'If I fall to-day or any other day, thank God I have made all square for my dear girl and her sister, too.'

This referred to a secret visit paid by him to Lincoln's Inn 'anent' codicils to his will the day before he left London; and now he recalled with astonishment the time when he either disliked these unknown cousins or forgot that they existed.

Though Mohammed, Khan of Lalpura and chief of the Mohmunds, had made complete submission apparently to Sir Louis Cavagnari at Dakka, in the preceding year, it did not prevent his people from opposing us now in arms, like many other mountain tribes.

After the hoofs of the cavalry and wheels of the artillery had made the planks of the trestle-bridge resound, silence again fell on the column; and when the moon came out in its oriental splendour, amid some weird, windy, and fast-flying clouds, there was light enough to see the column distinctly.

The sheeny bayonets of the infantry and the spearheads of the lancers (denuded pro temp. of their fluttering banneroles) glittered brightly, as did the sword-blades of all the officers; and our cavalry are generally so gaily appointed that, when the 10th Hussars went cantering to the front, the flashes of light reflected from their accoutrements, if they added to the picturesque, also added to the peril of the occasion, if any scouting Mohmunds were about, as this alone would have revealed the advance of the force, which from its sombre costume would have been, otherwise, almost invisible—but the tropical white helmets were always prominent objects amid the gloom.

At this time, all our troops in Afghanistan wore Cashmere putties, or leg-bandages, made of strips of woollen cloth, two yards and a half long, with a tape stitched on at the end. They were worn round the calf of the leg from the ankle to the knee, where the tape secured them. For cavalry and infantry alike they were a useful and warm addition to the clothing in cold weather; and there was but one objection—the time necessary for binding them on.

Some natives acted as guides, and in the cold moonlight the cavalry and artillery went clattering over rough stones, and more than one of the former fell from his horse, and of the latter off the limber-seats, as some sudden and deceitful ditch or water channel had to be crossed. The enemy was in front; no one knew precisely when or where he might be fallen on, and this added to the zest and excitement of the time and occasion.

The orders of the cavalry were to spur on in front; to get in between the Mohmunds and the hills, for the purpose of cutting off their retreat; and a picturesque sight were the Hussars and Lancers, as they dashed through the Kunar River (which joins the Cabul about five miles from Jellalabad), in its descent from Shigar, and flashes of light came from their glancing accoutrements as they vanished away from the sight of the infantry in the gloom ahead, when a cloud passed over the face of the moon.

Next came the infantry splashing through the Kunar, which rose to the men's waist-belts, and was broad at the point where it was crossed; and a bath such as it gave was not a desirable beginning in a cold morning with the work they had in hand.

At one place the route lay over what seemed to have been an old Mohammedan burial-ground.
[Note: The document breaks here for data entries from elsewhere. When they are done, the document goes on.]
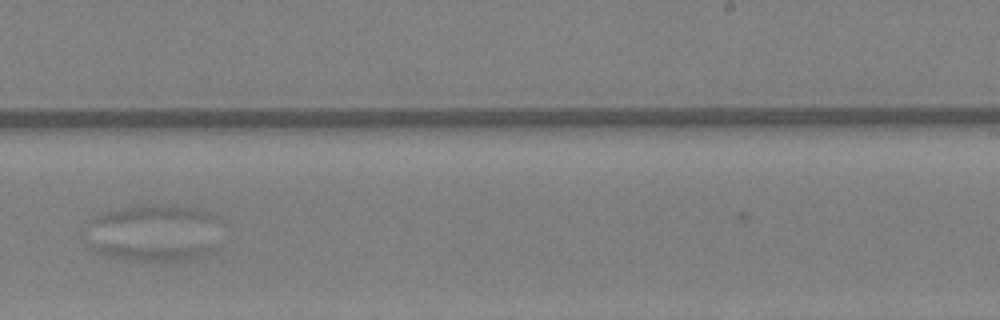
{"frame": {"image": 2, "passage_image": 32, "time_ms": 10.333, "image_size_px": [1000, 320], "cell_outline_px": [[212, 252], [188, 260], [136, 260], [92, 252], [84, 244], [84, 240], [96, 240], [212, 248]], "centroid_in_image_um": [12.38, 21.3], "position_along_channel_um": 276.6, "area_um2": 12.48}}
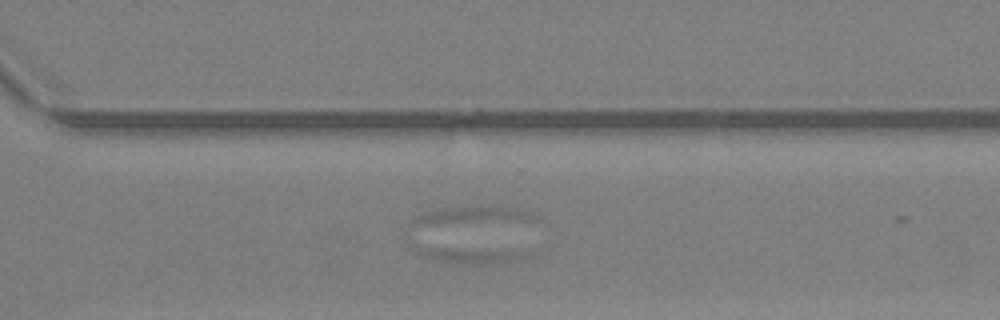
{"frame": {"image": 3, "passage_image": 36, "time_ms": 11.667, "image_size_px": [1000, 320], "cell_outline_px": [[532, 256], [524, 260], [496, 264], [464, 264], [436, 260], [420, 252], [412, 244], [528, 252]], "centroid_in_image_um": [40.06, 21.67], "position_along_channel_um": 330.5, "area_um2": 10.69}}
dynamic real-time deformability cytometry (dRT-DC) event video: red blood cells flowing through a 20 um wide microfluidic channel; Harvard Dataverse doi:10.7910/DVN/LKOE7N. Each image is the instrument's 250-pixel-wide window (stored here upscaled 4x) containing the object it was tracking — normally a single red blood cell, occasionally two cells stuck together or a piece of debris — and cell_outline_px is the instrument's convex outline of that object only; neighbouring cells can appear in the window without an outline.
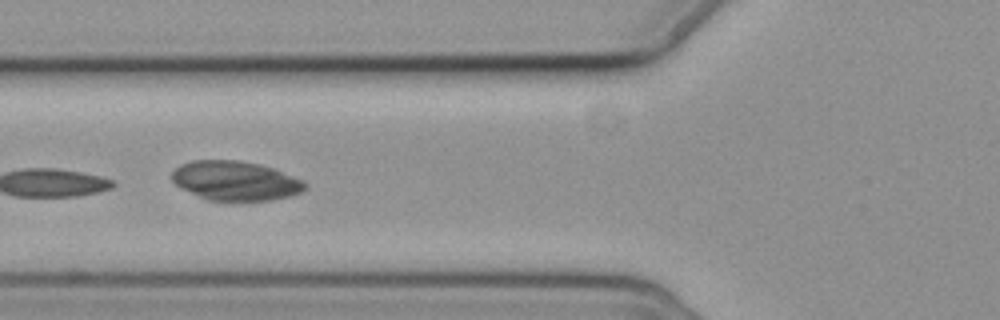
{"species": "common noctule bat (a hibernating species)", "species_latin": "Nyctalus noctula", "temperature_condition": "cold", "stored_images_in_passage": 3, "camera_frame_rate_fps": 3000, "um_per_image_px": 0.085, "animal": {"sex": "female", "body_mass_g": 19.3, "forearm_length_mm": 54.1}, "frame": {"image": 1, "passage_image": 2, "time_ms": 1.333, "image_size_px": [1000, 320], "cell_outline_px": [[308, 188], [292, 196], [272, 200], [208, 200], [176, 184], [172, 180], [172, 172], [180, 164], [192, 160], [236, 160], [260, 164], [276, 168], [304, 180], [308, 184]], "centroid_in_image_um": [20.09, 15.35], "position_along_channel_um": 105.7, "area_um2": 30.58}}
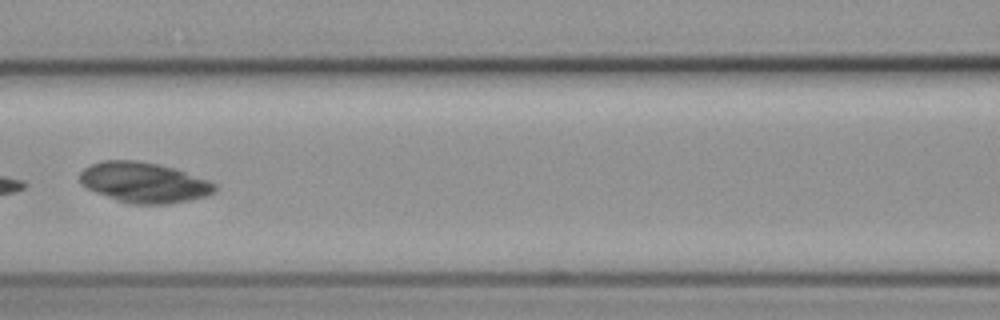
{"frame": {"image": 2, "passage_image": 3, "time_ms": 2.667, "image_size_px": [1000, 320], "cell_outline_px": [[216, 192], [208, 196], [172, 204], [128, 204], [116, 200], [96, 192], [80, 184], [80, 172], [84, 168], [92, 164], [104, 160], [136, 160], [160, 164], [176, 168], [208, 180], [216, 184]], "centroid_in_image_um": [12.27, 15.51], "position_along_channel_um": 154.3, "area_um2": 32.08}}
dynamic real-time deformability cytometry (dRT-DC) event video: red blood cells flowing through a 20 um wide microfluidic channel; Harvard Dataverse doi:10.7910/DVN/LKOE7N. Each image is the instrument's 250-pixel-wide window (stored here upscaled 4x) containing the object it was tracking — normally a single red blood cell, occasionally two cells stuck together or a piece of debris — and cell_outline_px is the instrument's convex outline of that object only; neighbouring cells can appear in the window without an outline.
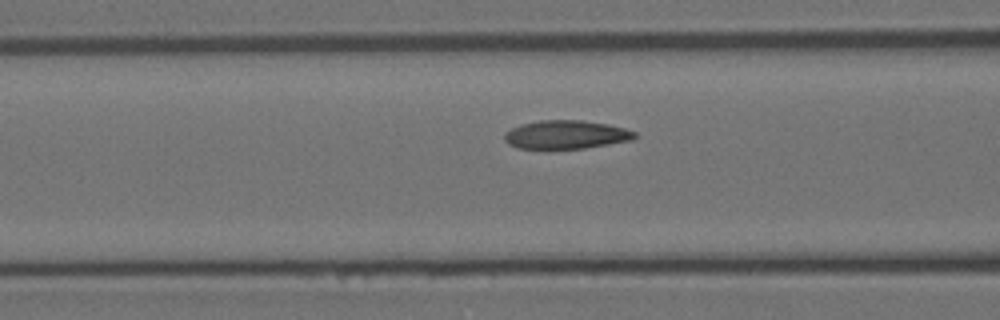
{"species": "Egyptian fruit bat (a non-hibernating species)", "species_latin": "Rousettus aegyptiacus", "temperature_condition": "room temperature", "stored_images_in_passage": 13, "camera_frame_rate_fps": 3000, "um_per_image_px": 0.085, "animal": {"sex": "female"}, "frame": {"image": 1, "passage_image": 11, "time_ms": 3.333, "image_size_px": [1000, 320], "cell_outline_px": [[636, 136], [632, 140], [584, 148], [516, 148], [508, 144], [504, 140], [504, 132], [520, 124], [540, 120], [580, 120], [608, 124], [624, 128], [636, 132]], "centroid_in_image_um": [48.08, 11.43], "position_along_channel_um": 118.5, "area_um2": 21.56}}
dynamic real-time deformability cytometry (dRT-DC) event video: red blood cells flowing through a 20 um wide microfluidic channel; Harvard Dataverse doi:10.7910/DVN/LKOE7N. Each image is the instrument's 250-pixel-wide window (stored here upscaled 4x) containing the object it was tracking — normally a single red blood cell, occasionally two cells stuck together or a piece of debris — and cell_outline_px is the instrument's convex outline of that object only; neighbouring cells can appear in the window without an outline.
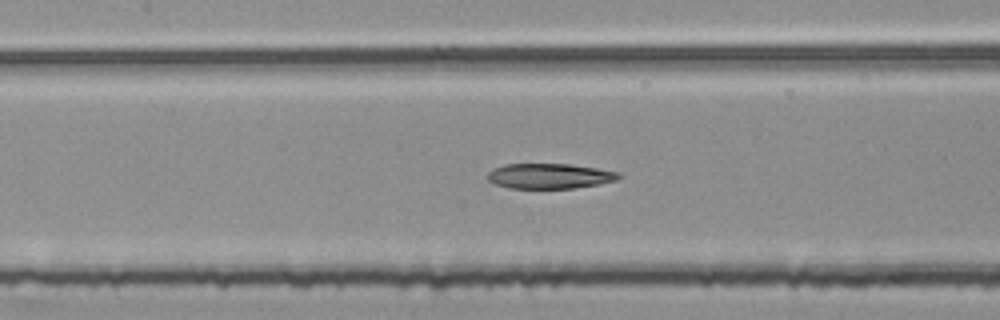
{"species": "common noctule bat (a hibernating species)", "species_latin": "Nyctalus noctula", "temperature_condition": "room temperature", "stored_images_in_passage": 55, "segment_of_instrument_passage": [2, 3], "camera_frame_rate_fps": 3000, "um_per_image_px": 0.085, "animal": {"sex": "female", "body_mass_g": 25.1}, "frame": {"image": 1, "passage_image": 25, "time_ms": 8.0, "image_size_px": [1000, 320], "cell_outline_px": [[624, 176], [616, 180], [600, 184], [576, 188], [508, 188], [496, 184], [488, 180], [488, 172], [492, 168], [504, 164], [568, 164], [596, 168], [620, 172]], "centroid_in_image_um": [46.74, 14.96], "position_along_channel_um": 160.7, "area_um2": 19.36}}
Coffins are not used in the East, the body being simply rolled up in a sheet, and placed in the grave with only a foot or two of earth spread over it. Into these receptacles the wheels of the guns stuck fast in succession, compelling the gunners to quit the limber-seats and drag them out, crushing and grinding the human bones beneath, and causing an expression of much rough language unfitted for ears polite. If the superstition of the Afghans, who greatly venerate burial places, which they call 'Cities of the Silent,' be true, that the ghosts of the dead sit at the head of their own graves, invisible to mortal eyes, enjoying the odours of the flowers planted there, the said ghosts must have been somewhat scared by the row Her Majesty's gunners made till they got their seven-pounders free from this succession of traps, and once more on solid ground; and also by old Spatterdash, who was impatient to get his Sepoys forward, and swore in English and Hindostanee.